Advertisement

Brown-Whitman Debate: Candidates arrive in Davis as showtime nears

Share

This article was originally on a blog post platform and may be missing photos, graphics or links. See About archive blog posts.

With polls showing a close race for California, hundreds of spectators, dozens of credentialed media members and all kinds of political operatives are descending on the town of Davis tonight as Jerry Brown and Meg Whitman prepare for their first of three scheduled gubernatorial debates.

But does it matter?

Millions have been spent on television ads. Brown has been a California political fixture for four decades. What will voters learn tonight that they don’t know already?

Advertisement

‘There’s enormous debate about whether debates move numbers, but they are a quintessential part of campaign politics,’ Whitman spokesman Tucker Bounds said. ‘This debate offers the most unique contrast that California voters have seen between two candidates in decades.’

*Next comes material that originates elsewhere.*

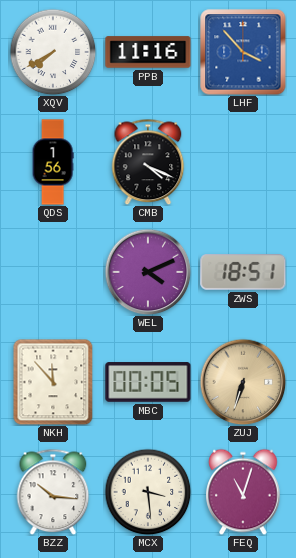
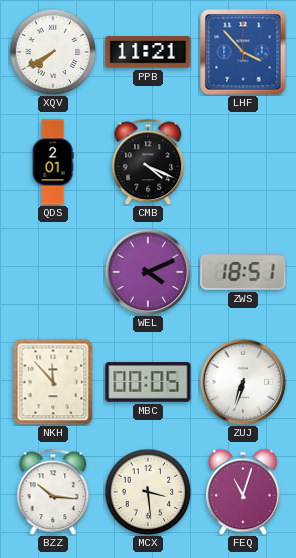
PPB: 11:16 -> 11:21
QDS: 1:56 -> 2:01
ZUJ dial: champagne -> white
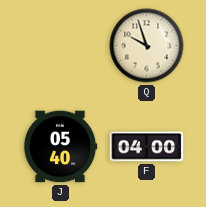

Whitman and Brown will square off before an expected crowd of 750 people at the Robert and Margrit Mondavi Center on the campus of UC Davis.

Brown spokesman Sterling Clifford said tonight may offer Brown an opportunity to pin Whitman down on key policy proposals.

‘The difficulty in this campaign is that Meg Whitman has been able to abandon her positions as quickly as she takes them,’ Brown spokesman Sterling Clifford said. ‘This will be an opportunity to draw some clear contrasts between the two candidates.’

For Whitman, the goal is to just appear as though she belongs on the same stage as Brown, a two-time former governor and presidential candidate. Whitman, who has never held political office, has spent more than $100 million on her race so far, and her campaign would take a balanced exchange between Whitman and Brown as a victory.

Whether or not the debate matters, interest in the spectacle is international. In all, 135 credentials have been issued to members of the media from outlets around the world. Reporters from Germany’s Der Spiegel, Hong Kong’s Sing Tao Daily and Qatar’s Al Jazeera were among those covering the debate.